PROMPT_IN_MARKDOWN = """  
# Instructions <!-- #instr -->  
Convert user queries to SQL.  
# Table  
Users: user_id (INT), name (TEXT)  
# Input: {{{input}}}  
"""  
spp = MarkdownParser(PROMPT_IN_MARKDOWN).get_sammo_program()  
mutators = BagOfMutators(Paraphrase("#instr"), Rewrite("#instr", "Be more explicit..."))  
optimizer = BeamSearch(runner, mutators, accuracy)  
optimizer.fit(d_train)  

Tutorials and a live Binder demo are available in the GitHub repository, making experimentation frictionless—even for those new to programmatic prompting.


When Not to Use SAMMO

SAMMO excels at static, compile-time prompt optimization—not dynamic, interactive systems.

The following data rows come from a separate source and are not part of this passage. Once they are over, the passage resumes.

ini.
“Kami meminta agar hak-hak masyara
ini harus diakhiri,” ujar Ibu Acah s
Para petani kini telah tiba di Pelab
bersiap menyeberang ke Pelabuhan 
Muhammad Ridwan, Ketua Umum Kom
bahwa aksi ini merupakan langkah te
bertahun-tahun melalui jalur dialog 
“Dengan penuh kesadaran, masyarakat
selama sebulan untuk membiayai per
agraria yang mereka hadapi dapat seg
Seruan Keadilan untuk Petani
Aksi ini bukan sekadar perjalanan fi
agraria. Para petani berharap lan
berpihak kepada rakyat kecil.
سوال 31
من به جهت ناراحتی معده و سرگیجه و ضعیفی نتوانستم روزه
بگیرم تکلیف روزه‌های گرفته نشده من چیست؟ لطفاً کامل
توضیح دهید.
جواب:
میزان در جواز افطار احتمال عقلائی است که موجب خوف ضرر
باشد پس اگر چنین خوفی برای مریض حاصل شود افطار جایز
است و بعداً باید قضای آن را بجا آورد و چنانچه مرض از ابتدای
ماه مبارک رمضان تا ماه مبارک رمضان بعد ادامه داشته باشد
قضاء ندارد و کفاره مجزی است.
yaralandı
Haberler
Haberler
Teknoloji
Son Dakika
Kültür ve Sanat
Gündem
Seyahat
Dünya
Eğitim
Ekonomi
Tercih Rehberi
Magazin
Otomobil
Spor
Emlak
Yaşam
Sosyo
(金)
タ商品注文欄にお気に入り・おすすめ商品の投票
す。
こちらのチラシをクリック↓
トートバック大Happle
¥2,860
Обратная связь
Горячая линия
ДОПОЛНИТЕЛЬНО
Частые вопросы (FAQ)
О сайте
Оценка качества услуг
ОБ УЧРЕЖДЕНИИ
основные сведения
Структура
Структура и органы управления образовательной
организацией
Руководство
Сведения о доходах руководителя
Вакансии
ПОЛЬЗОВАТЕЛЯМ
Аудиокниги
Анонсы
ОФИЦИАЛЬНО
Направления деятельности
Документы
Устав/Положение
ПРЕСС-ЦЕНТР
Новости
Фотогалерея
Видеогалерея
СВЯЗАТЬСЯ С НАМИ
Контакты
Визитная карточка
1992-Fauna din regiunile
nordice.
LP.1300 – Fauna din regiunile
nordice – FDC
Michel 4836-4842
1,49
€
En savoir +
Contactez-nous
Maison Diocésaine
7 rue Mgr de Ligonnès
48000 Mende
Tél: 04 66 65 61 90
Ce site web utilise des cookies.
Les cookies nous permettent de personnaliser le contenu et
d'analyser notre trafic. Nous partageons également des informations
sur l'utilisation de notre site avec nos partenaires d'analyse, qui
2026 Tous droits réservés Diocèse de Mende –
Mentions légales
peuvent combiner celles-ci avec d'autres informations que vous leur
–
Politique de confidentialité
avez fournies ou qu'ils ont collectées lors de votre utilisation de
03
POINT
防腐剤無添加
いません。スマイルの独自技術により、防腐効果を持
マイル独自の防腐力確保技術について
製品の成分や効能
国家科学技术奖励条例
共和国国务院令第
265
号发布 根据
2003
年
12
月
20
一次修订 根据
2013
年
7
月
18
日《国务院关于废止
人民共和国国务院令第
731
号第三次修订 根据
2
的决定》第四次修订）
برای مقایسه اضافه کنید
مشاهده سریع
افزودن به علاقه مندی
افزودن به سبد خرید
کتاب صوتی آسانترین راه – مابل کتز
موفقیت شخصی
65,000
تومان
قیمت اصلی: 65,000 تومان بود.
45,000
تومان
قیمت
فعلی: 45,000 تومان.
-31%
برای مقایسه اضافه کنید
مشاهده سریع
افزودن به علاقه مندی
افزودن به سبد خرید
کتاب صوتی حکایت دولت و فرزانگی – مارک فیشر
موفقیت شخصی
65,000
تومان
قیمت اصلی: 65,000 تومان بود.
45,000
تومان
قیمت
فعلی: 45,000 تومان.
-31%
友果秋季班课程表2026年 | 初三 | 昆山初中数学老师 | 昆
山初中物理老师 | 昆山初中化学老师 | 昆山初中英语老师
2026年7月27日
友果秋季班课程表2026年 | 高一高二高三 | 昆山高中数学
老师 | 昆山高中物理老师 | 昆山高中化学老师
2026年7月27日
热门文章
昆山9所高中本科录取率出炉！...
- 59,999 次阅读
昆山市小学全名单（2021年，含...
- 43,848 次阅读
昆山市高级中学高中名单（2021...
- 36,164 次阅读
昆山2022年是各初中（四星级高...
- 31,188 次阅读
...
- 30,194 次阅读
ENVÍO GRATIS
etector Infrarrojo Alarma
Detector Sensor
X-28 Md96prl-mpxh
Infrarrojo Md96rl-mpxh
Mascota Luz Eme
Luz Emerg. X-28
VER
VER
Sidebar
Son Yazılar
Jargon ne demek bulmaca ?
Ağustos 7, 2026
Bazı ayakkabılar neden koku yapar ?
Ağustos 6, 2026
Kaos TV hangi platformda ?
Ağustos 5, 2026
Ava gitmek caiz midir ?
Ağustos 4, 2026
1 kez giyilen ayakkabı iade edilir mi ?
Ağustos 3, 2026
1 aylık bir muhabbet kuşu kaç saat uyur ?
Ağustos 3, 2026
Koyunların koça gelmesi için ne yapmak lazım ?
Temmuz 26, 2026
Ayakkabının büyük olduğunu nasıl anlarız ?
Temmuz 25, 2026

If you’re building:

  • Agent-based workflows (e.g., multi-turn reasoning with tool use), consider AutoGen
  • Full-stack LLM applications with routing, memory, and tool integration, look at LangChain or LlamaIndex

SAMMO is purpose-built for teams who treat prompts as programs to be engineered, not just messages to be sent.


Summary

SAMMO redefines prompt engineering by treating prompts as symbolic, structured programs that can be optimized like software. With support for instruction tuning, RAG pipeline refinement, prompt compression, and scalable execution, it solves real pain points: inconsistent outputs, high token costs, and manual tuning cycles. For technical teams seeking reliable, efficient, and automated prompt optimization—without sacrificing control—SAMMO offers a powerful, open-source solution backed by Microsoft research.